The process of mapping from DNA sequence to folded protein in eucaryotes involves many steps (see Figure 3). The first step is the transcription of a portion of DNA into an RNA molecule, called a messenger RNA (mRNA). This process begins with the binding of a molecule called RNA polymerase 26 ARTIFICIAL INTELLIGENCE & MOLECULAR BIOLOGY to a location on the DNA molecule.
Exactly where that polymerase binds determines which strand of the DNA will be read and in which direction. Parts of the DNA near the beginning of a protein coding region contain signals which can be recognized by the polymerase; these regions are called promoters. (Promoters and other control signals are discussed further below.) The polymerase catalyzes a reaction which causes the DNA to be used as a template to create a complementary strand of RNA, called the primary transcript.
This transcript contains introns as well as exons. At the end of the transcript, 250 or more extra adenosines, called a poly-A tail, are often added to the RNA. The role of these nucleotides is not known, but the distinctive signature is sometimes used to detect the presence of mRNAs. The next step is the splicing the exons together. This operation takes takes place in a ribosome-like assembly called a spliceosome. The RNA remaining after the introns have been spliced out is called a mature mRNA.
It is then transported out of the nucleus to the cytoplasm, where it then binds to a ribosome. A ribosome is a very complex combination of RNA and protein, and its operation has yet to be completely understood. It is at the ribosome that the mRNA is used as a blueprint for the production of a protein; this process is called translation.

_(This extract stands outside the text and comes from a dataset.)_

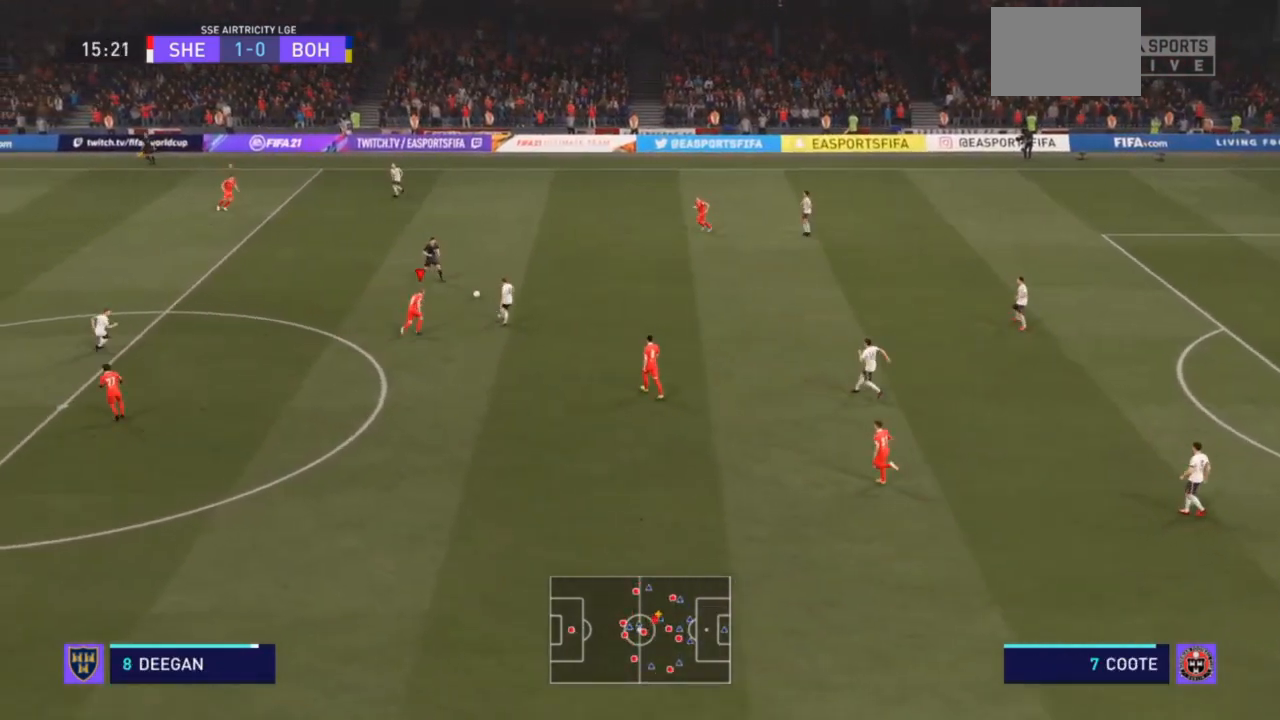
{"buttons": ["L2", "R2"], "left_stick": "up-left", "right_stick": "center", "events": [[333, "L2", "down"], [367, "R2", "up"], [367, "left_stick", "up-left"], [433, "R2", "down"]]}
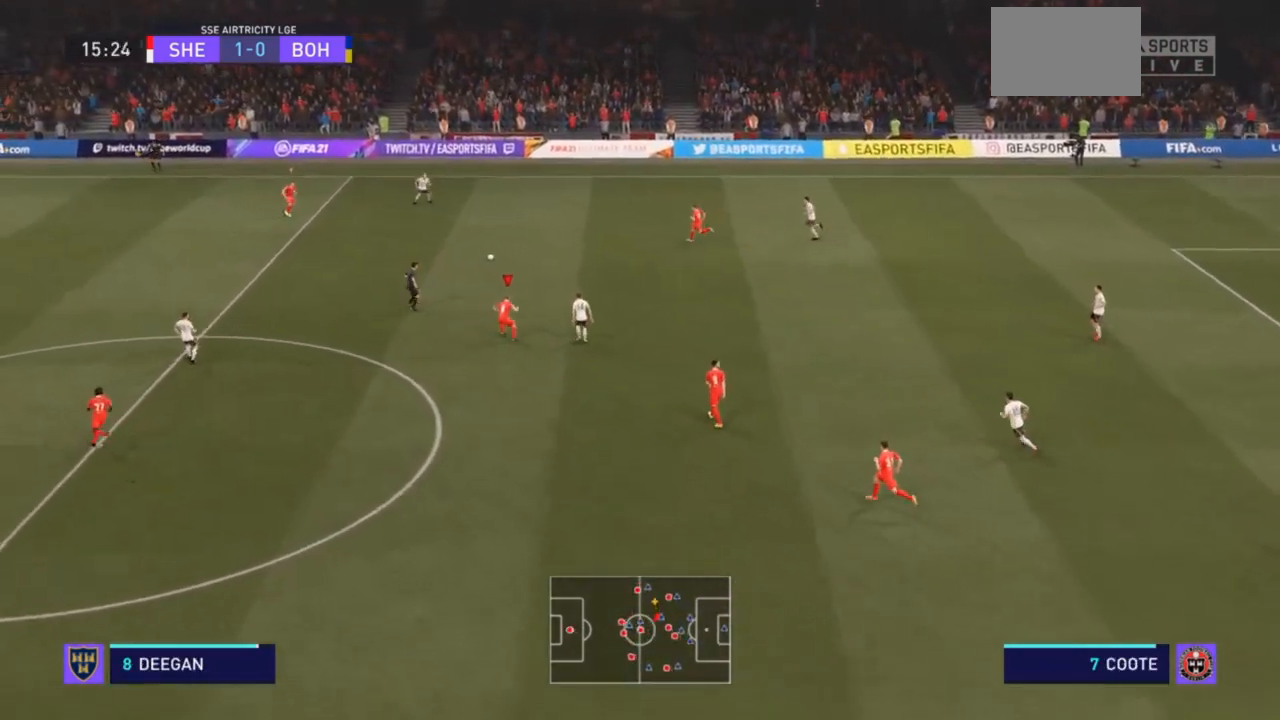
{"buttons": [], "left_stick": "down-right", "right_stick": "center", "events": [[67, "L2", "up"], [67, "left_stick", "down-right"], [100, "L1", "down"], [133, "left_stick", "up-right"], [233, "L1", "up"], [300, "left_stick", "right"], [467, "left_stick", "down-right"], [500, "R2", "up"]]}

The reading frame that the translation will use is determined by the ribosome. The translation process depends on the presence of molecules which make the mapping from codons in the mRNA to amino acids; these molecules are called transfer-RNA or tRNAs. tRNAs have an anti-codon (that binds to its corresponding codon) near one end and the corresponding amino acid on the other end.
The anti-codon end of the tRNAs bind to the mRNA, bringing the amino acids corresponding the mRNA sequence into physical proximity, where they form peptide bonds with each other. How the tRNAs find only the correct amino acid was a mystery until quite recently.
This process depends on the three dimensional structure of the RNA molecule, which is discussed in Steeg’s chapter of this volume. As the protein comes off the ribosome, it folds up into its native conformation. This process may involve help from the ribosome itself or from chaperone molecules, as was described above.